Note that the blog is asking for feedback to correct the business case. Feel free to do so folks. Here's a stab:
-Right now for all shipping VMware software past and present... that VM is intel.
-VMs can easily be made that travel from fusion to workstation to ESXi and back with minimal planning. That's gone.
-Seamless integration between Fusion and workload vSphere loads- Hmm.. that's gone.
-How many people are really using fusion to run linux.. except Dr Jim and me running Kali?
-How many people have been maintaining a windows or other VM for YEARS to do some special task that's going to stop working? Like interface with your car computer... or some dedicated thing like an ASUS router updater that has to run on intel windows? That's not going to work
-Home lab users trying stuff in emulated sphere? That will _kind of_ work. But all workloads are currently intel and you're not really testing that are you?
-No Mac OS emulation? So the Mac hypervisor doesn't support Mac? What about our old Adobe apps that still work great on Sierra or some older OS.... ?
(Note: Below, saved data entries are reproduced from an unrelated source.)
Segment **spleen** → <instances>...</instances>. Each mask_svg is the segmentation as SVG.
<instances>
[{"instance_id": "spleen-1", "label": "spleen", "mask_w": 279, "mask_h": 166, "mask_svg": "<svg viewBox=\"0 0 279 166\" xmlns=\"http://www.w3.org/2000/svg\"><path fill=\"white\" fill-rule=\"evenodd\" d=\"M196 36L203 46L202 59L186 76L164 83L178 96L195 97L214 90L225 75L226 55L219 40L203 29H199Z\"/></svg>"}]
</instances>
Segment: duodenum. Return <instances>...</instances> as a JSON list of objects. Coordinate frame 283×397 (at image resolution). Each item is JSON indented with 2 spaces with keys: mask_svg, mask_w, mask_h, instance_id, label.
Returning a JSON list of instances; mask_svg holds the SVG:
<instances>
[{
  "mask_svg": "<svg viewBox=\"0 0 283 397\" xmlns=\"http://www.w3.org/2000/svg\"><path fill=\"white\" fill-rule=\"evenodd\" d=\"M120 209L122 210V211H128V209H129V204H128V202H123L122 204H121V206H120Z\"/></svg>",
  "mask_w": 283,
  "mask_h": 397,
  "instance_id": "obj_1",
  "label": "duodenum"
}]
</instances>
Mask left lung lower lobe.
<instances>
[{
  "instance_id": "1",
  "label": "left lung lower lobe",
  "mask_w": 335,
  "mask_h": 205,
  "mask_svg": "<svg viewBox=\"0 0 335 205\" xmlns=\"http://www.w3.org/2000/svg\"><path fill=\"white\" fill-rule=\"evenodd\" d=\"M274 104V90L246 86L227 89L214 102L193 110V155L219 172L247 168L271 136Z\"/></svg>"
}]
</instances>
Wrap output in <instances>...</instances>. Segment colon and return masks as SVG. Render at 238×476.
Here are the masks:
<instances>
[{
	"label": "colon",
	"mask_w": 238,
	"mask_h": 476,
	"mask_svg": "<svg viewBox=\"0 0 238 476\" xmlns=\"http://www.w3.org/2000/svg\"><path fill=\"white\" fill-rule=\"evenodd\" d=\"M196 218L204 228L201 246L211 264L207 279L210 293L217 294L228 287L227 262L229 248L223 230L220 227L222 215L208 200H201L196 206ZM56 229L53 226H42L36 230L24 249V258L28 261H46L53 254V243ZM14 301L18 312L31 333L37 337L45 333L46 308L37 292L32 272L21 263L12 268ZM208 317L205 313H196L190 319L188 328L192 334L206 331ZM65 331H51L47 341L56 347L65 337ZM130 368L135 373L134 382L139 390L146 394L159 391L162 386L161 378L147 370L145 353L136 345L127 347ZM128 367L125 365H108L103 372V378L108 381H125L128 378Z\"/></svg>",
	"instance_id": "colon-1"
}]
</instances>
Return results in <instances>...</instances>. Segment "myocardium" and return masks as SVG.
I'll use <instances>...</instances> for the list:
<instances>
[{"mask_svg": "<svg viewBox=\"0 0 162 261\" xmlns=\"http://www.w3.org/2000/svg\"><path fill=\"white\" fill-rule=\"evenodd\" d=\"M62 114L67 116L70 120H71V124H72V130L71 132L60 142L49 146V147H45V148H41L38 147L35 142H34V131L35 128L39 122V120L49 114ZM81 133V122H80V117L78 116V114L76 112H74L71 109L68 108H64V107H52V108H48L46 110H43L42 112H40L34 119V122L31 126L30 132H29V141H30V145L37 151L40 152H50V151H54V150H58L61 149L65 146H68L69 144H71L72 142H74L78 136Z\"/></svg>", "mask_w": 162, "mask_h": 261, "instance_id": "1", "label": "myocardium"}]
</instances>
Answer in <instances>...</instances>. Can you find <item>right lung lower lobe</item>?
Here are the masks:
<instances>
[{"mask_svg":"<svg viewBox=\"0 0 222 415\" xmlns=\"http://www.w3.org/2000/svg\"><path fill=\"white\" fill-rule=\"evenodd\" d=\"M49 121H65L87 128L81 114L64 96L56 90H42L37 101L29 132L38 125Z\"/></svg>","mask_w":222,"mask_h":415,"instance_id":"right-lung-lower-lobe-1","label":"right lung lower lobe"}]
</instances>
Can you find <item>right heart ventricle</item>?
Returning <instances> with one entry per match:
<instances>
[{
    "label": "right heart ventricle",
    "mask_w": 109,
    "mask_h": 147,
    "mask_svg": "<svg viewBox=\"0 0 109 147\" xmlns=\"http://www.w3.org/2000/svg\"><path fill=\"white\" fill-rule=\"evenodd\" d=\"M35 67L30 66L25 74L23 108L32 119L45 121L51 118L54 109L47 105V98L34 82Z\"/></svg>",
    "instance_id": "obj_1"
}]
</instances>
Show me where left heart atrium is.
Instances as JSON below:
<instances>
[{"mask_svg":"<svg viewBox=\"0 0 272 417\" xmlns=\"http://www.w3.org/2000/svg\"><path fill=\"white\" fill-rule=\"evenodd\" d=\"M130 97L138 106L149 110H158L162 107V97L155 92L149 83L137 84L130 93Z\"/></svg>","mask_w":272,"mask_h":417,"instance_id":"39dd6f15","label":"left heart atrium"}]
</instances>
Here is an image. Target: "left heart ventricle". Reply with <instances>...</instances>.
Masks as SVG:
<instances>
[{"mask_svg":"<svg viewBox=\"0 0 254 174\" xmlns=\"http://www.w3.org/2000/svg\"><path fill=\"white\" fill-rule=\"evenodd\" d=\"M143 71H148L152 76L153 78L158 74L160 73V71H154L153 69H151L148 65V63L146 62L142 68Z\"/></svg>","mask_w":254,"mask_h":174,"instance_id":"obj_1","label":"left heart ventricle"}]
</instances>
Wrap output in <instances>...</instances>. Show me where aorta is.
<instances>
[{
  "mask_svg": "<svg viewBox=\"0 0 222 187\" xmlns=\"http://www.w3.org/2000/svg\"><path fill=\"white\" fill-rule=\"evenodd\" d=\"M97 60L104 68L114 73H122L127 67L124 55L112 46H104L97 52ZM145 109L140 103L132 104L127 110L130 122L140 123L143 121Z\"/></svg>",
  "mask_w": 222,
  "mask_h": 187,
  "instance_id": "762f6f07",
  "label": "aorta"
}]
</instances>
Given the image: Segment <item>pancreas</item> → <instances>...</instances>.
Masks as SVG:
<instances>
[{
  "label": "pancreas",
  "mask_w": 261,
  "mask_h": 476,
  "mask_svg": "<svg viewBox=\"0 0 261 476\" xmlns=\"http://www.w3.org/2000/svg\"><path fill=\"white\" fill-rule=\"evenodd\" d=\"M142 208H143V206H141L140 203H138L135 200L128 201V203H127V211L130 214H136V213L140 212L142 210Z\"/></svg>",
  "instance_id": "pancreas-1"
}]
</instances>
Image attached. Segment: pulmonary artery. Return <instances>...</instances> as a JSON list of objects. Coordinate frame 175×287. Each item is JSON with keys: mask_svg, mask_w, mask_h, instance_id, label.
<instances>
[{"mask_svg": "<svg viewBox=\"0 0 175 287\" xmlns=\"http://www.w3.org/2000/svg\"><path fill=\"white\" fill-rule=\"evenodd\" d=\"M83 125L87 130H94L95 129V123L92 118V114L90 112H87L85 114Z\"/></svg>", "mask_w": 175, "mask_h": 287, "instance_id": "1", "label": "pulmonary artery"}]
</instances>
-Taking that step further, what about those of us who were using Fusion to keep Apple from completely breaking us by emulating the last OS.... Feelin like you just jumped out the plane and forgot your 'chute?
So maybe a few of those.
… And now, there is also this (interesting, BTW):
… with a full Windows 10/11 environment streamed inside Microsoft Edge (and maybe also other browsers): however, how would this integrate, for example, with the Mac (see VMware Tools-like functionality)…?
… And now, there is also this (interesting, BTW):
… with a full Windows 10/11 environment streamed inside Microsoft Edge (and maybe also other browsers): however, how would this integrate, for example, with the Mac (se VMware Tools-like functionality)…?
I'm still wondering if this isn't just a fancy way of saying RDP support for MS Edge for VM's hosted on Azure.
Not much is known, yet, anyway: only that it will be a subscription service, initially for business and enterprise users; hopefully, cheaper pro and home user versions will follow (which could be interesting for M1 Mac users, at least initially)…
@wila I saw this announcement too. It makes total sense for Microsoft to provide a desktop as a cloud service for Azure’s commercial customers. Many enterprise customers run VDI solutions in house and having a cloud option is in line with “cloud first” initiatives.
I thought the same thing about RDP and Azure VMs when I saw this. Sounds very similar to technology that already exists. The big work though may be a making it easier to use to make the service easier to consume.
If they ever release it to consumers, it will be interesting to see the reaction. Plenty of people don’t like subscriptions - what will they think about the “pay for what you use” nature of Azure..
I think it's similar to shadow.tech, but with a business focus instead of gamers. They hint at a GPU option for the latter in the future. And of course, SteamDeck was just announced too.